■ **Work to be completed**: Please rewrite every line of the listing below as a numbered list, leaving out any blank lines.

++++ Source records

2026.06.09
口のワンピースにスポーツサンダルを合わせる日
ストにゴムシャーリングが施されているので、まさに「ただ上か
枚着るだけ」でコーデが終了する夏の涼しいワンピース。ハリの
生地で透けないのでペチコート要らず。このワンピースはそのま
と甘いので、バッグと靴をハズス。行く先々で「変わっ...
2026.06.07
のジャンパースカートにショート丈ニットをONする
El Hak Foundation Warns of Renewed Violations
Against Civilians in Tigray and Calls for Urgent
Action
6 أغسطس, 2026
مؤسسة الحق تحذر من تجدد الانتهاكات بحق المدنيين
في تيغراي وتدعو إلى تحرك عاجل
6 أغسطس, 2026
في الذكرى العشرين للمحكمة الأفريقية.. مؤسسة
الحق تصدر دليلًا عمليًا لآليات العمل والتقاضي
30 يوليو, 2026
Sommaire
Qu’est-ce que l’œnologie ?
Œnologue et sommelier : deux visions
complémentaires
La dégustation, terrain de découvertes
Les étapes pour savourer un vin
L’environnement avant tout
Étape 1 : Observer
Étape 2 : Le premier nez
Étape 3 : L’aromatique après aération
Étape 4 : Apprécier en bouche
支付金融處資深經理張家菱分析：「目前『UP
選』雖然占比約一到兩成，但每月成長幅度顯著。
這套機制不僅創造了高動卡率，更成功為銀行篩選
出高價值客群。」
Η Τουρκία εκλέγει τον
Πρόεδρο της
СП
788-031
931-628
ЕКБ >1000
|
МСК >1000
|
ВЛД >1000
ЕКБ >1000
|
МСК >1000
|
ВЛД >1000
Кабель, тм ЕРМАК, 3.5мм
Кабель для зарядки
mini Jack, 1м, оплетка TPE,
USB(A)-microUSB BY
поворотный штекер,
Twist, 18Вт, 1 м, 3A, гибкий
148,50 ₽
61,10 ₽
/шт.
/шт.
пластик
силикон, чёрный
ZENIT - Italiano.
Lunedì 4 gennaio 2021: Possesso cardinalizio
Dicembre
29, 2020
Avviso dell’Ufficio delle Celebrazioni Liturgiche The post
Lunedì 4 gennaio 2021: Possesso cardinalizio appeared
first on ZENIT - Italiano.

++++++++

■ **Response**:
1. 2026.06.09
2. 口のワンピースにスポーツサンダルを合わせる日
3. ストにゴムシャーリングが施されているので、まさに「ただ上か
4. 枚着るだけ」でコーデが終了する夏の涼しいワンピース。ハリの
5. 生地で透けないのでペチコート要らず。このワンピースはそのま
6. と甘いので、バッグと靴をハズス。行く先々で「変わっ...
7. 2026.06.07
8. のジャンパースカートにショート丈ニットをONする
9. El Hak Foundation Warns of Renewed Violations
10. Against Civilians in Tigray and Calls for Urgent
11. Action
12. 6 أغسطس, 2026
13. مؤسسة الحق تحذر من تجدد الانتهاكات بحق المدنيين
14. في تيغراي وتدعو إلى تحرك عاجل
15. 6 أغسطس, 2026
16. في الذكرى العشرين للمحكمة الأفريقية.. مؤسسة
17. الحق تصدر دليلًا عمليًا لآليات العمل والتقاضي
18. 30 يوليو, 2026
19. Sommaire
20. Qu’est-ce que l’œnologie ?
21. Œnologue et sommelier : deux visions
22. complémentaires
23. La dégustation, terrain de découvertes
24. Les étapes pour savourer un vin
25. L’environnement avant tout
26. Étape 1 : Observer
27. Étape 2 : Le premier nez
28. Étape 3 : L’aromatique après aération
29. Étape 4 : Apprécier en bouche
30. 支付金融處資深經理張家菱分析：「目前『UP
31. 選』雖然占比約一到兩成，但每月成長幅度顯著。
32. 這套機制不僅創造了高動卡率，更成功為銀行篩選
33. 出高價值客群。」
34. Η Τουρκία εκλέγει τον
35. Πρόεδρο της
36. СП
37. 788-031
38. 931-628
39. ЕКБ >1000
40. |
41. МСК >1000
42. |
43. ВЛД >1000
44. ЕКБ >1000
45. |
46. МСК >1000
47. |
48. ВЛД >1000
49. Кабель, тм ЕРМАК, 3.5мм
50. Кабель для зарядки
51. mini Jack, 1м, оплетка TPE,
52. USB(A)-microUSB BY
53. поворотный штекер,
54. Twist, 18Вт, 1 м, 3A, гибкий
55. 148,50 ₽
56. 61,10 ₽
57. /шт.
58. /шт.
59. пластик
60. силикон, чёрный
61. ZENIT - Italiano.
62. Lunedì 4 gennaio 2021: Possesso cardinalizio
63. Dicembre
64. 29, 2020
65. Avviso dell’Ufficio delle Celebrazioni Liturgiche The post
66. Lunedì 4 gennaio 2021: Possesso cardinalizio appeared
67. first on ZENIT - Italiano.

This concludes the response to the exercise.